It Starts with a Conversation
I would like to think that being raised in the Catholic faith since birth, having earned a BA in Theology, a Master’s degree in Curriculum and Instruction, and a doctorate in Educational Leadership, and after over 30 years’ experience as a professional in Catholic education, 20 of which have been spent as an administrator, I would have it all figured out. The truth is, I don’t.
There are still times when I am faced with situations or interactions where I get uncomfortable and don’t know what to say. There are times in both my professional and personal life where I want to say something that shows support and love for those who are hurting, but the words are clunky and I’m not sure my response is helpful. Lately, I have noticed these moments sometimes happen when faced with situations or interactions that are about race or racial justice. It’s a simple but very powerful question: How do we respond to issues of race and racial justice? More importantly, how we talk about these issues in the context of our Catholic faith and the values that we hold dear, especially when those issues are complex and often nuanced?
This past Monday, October 23, BSM hosted a gathering of faculty and staff from the other Lasallian Catholic high schools in the Twin Cities. Our keynote speaker was Dr. Marcia Chatelain, a professor from Georgetown University. She spoke to our group of over 450 educators about the importance of our willingness to talk with our students, and each other, about issues of race and racism in our country, in our cities and in our schools.
She reminded us that as Catholics we understand that racism is a sin and that we are called to respond in a way that promotes mutual understanding and love. Our faith gives us the strength, courage and foundation through which we can engage in conversations and actions that reflect our willingness to value the diversity found in our unity. It is in starting these conversations and recognizing the uncomfortability of such a heavy topic that we can work toward a future that unites instead of divides us.
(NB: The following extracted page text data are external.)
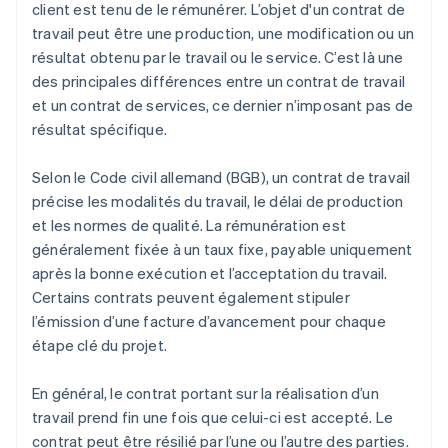
client est tenu de le rémunérer. L’objet d'un contrat de
travail peut être une production, une modification ou un
résultat obtenu par le travail ou le service. C’est là une
des principales différences entre un contrat de travail
et un contrat de services, ce dernier n’imposant pas de
résultat spécifique.
Selon le Code civil allemand (BGB), un contrat de travail
précise les modalités du travail, le délai de production
et les normes de qualité. La rémunération est
généralement fixée à un taux fixe, payable uniquement
après la bonne exécution et l’acceptation du travail.
Certains contrats peuvent également stipuler
l’émission d’une facture d’avancement pour chaque
étape clé du projet.
En général, le contrat portant sur la réalisation d’un
travail prend fin une fois que celui-ci est accepté. Le
contrat peut être résilié par l’une ou l’autre des parties.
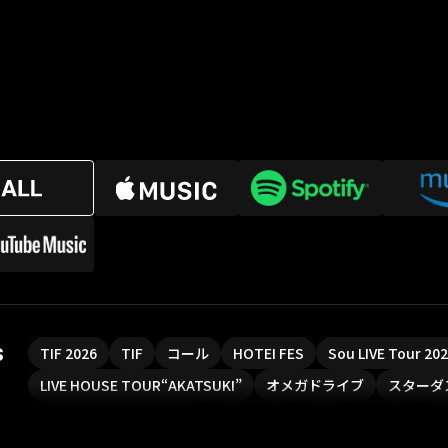
s
TIF 2026
TIF
コール
HOTEI FES
Sou LIVE Tour 2
LIVE HOUSE TOUR“AKATSUKI”
オメガドライブ
スターダ
魔法少女リリカルなのは
Rain Tree
SAKI
PLUVIA
や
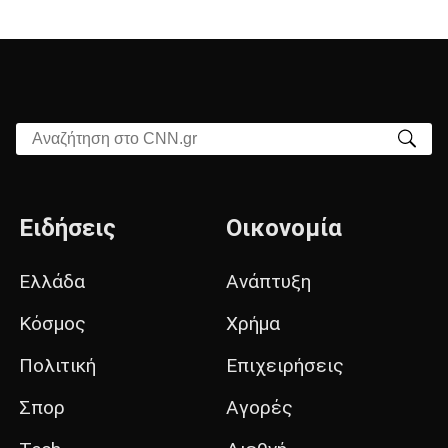
Αναζήτηση στο CNN.gr
Ειδήσεις
Οικονομία
Ελλάδα
Ανάπτυξη
Κόσμος
Χρήμα
Πολιτική
Επιχειρήσεις
Σπορ
Αγορές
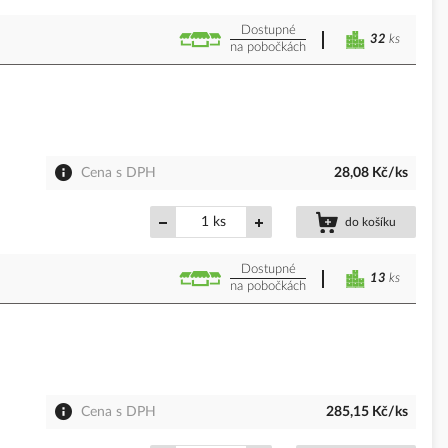
Dostupné
32
ks
na pobočkách
Cena s DPH
28,08 Kč/ks
ks
do košíku
Dostupné
13
ks
na pobočkách
Cena s DPH
285,15 Kč/ks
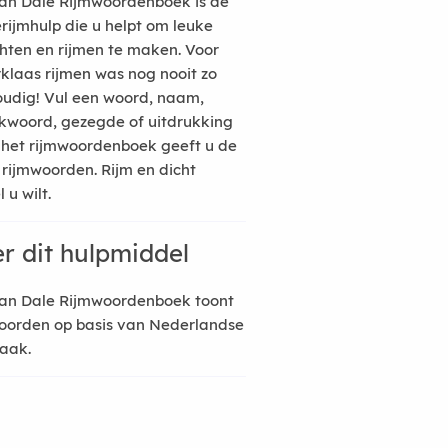
an Dale Rijmwoordenboek is de
erijmhulp die u helpt om leuke
hten en rijmen te maken. Voor
rklaas rijmen was nog nooit zo
udig! Vul een woord, naam,
kwoord, gezegde of uitdrukking
n het rijmwoordenboek geeft u de
 rijmwoorden. Rijm en dicht
 u wilt.
r dit hulpmiddel
an Dale Rijmwoordenboek toont
oorden op basis van Nederlandse
raak.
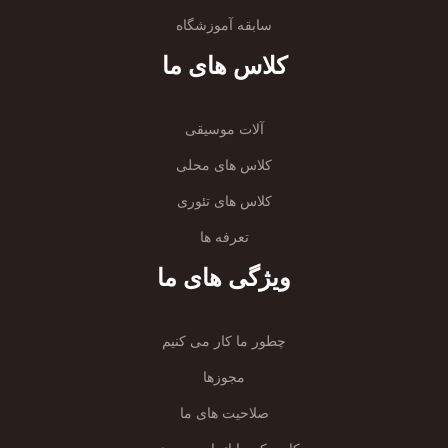
سابقه آموزشگاه
کلاس های ما
آلات موسیقی
کلاس های محلی
کلاس های تئوری
تعرفه ها
ویژگی های ما
چطور ما کار می کنیم
مجوزها
صلاحیت های ما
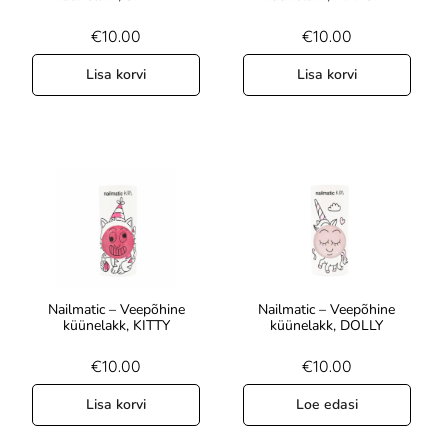
€
10.00
€
10.00
Lisa korvi
Lisa korvi
Nailmatic – Veepõhine
Nailmatic – Veepõhine
küünelakk, KITTY
küünelakk, DOLLY
€
10.00
€
10.00
Lisa korvi
Loe edasi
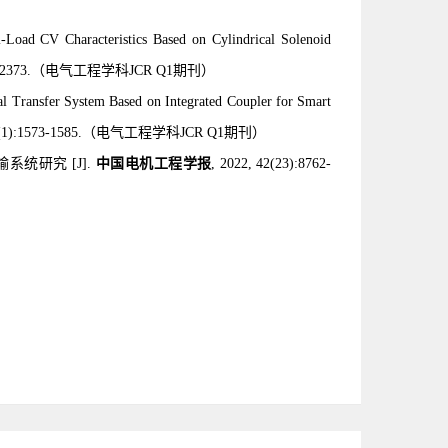
Load CV Characteristics Based on Cylindrical Solenoid
2373.
（电气工程学科JCR Q1期刊）
l Transfer System Based on Integrated Coupler for Smart
(1):1573-1585
.
（电气工程学科JCR Q1期刊）
输系统研究
[J].
中国电机工程学报
,
2022, 42(23):8762-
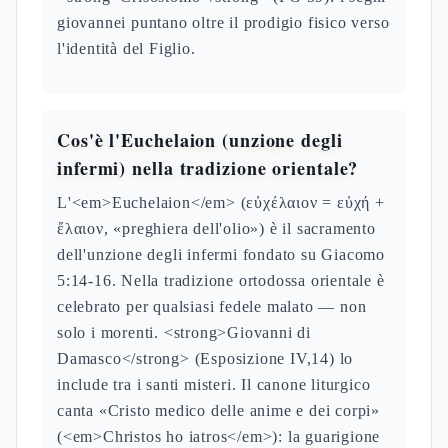
giovannei puntano oltre il prodigio fisico verso
l'identità del Figlio.
Cos'è l'Euchelaion (unzione degli
infermi) nella tradizione orientale?
L'<em>Euchelaion</em> (εὐχέλαιον = εὐχή +
ἔλαιον, «preghiera dell'olio») è il sacramento
dell'unzione degli infermi fondato su Giacomo
5:14-16. Nella tradizione ortodossa orientale è
celebrato per qualsiasi fedele malato — non
solo i morenti. <strong>Giovanni di
Damasco</strong> (Esposizione IV,14) lo
include tra i santi misteri. Il canone liturgico
canta «Cristo medico delle anime e dei corpi»
(<em>Christos ho iatros</em>): la guarigione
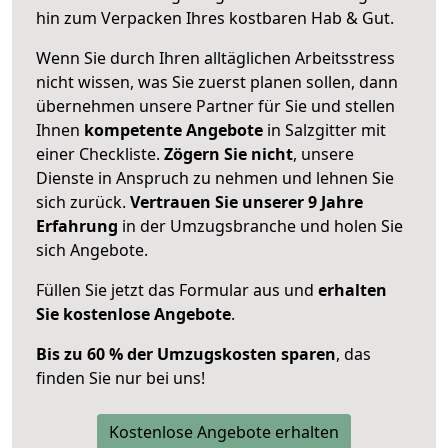
hin zum Verpacken Ihres kostbaren Hab & Gut.
Wenn Sie durch Ihren alltäglichen Arbeitsstress
nicht wissen, was Sie zuerst planen sollen, dann
übernehmen unsere Partner für Sie und stellen
Ihnen
kompetente Angebote
in Salzgitter mit
einer Checkliste.
Zögern Sie nicht
, unsere
Dienste in Anspruch zu nehmen und lehnen Sie
sich zurück.
Vertrauen Sie unserer 9 Jahre
Erfahrung
in der Umzugsbranche und holen Sie
sich Angebote.
Füllen Sie jetzt das Formular aus und
erhalten
Sie kostenlose Angebote
.
Bis zu 60 % der Umzugskosten sparen
, das
finden Sie nur bei uns!
Kostenlose Angebote erhalten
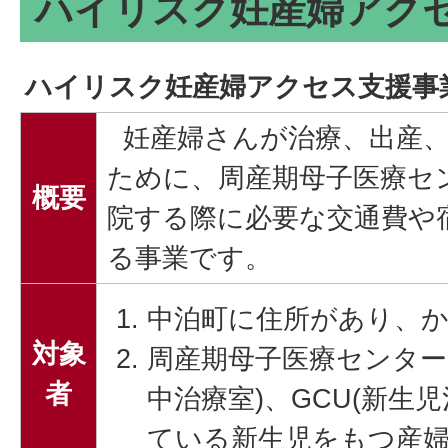
ハイリスク妊産婦アク
ハイリスク妊産婦アクセス支援事
妊産婦さんが治療、出産、
ために、周産期母子医療セ
概要
院する際に必要な交通費や
る事業です。
中泊町に住所があり、
対象
周産期母子医療センターの
者
中治療室)、GCU(新生
ている新生児をもつ産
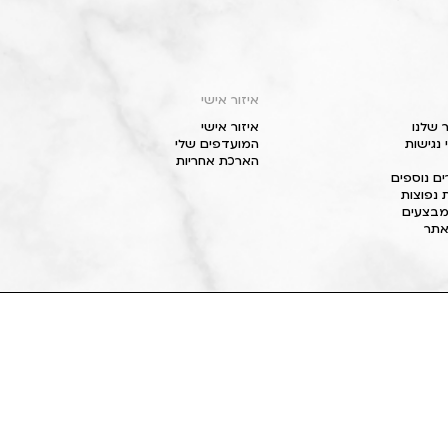
איזור אישי
 שלנו
איזור אישי
נגישות
המועדפים שלי
הארכת אחריות
ם נוספים
 נפוצות
מבצעים
תר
The United States Catholic Bishops have also provided us with helpful resources that can be found on their website. As recently as August of 2017, the Bishops established an Ad Hoc Committee Against Racism. Initiated by Cardinal Daniel N. DiNardo of Galveston-Houston, President of the USCCB, the committee will focus on addressing the sin of racism in our society, even in our Church, and the urgent need to come together as a society to find solutions.
Making a fundamental decision to acknowledge that racism exists, the pain is real, and how we respond matters, is part of what makes our BSM community strong. Addressing real world and relevant issues, especially in the context of our Catholic faith, is a joyful and hope-filled endeavor. While I don’t have all the answers, I do know that BSM aspires to be a community where all feel welcomed and valued.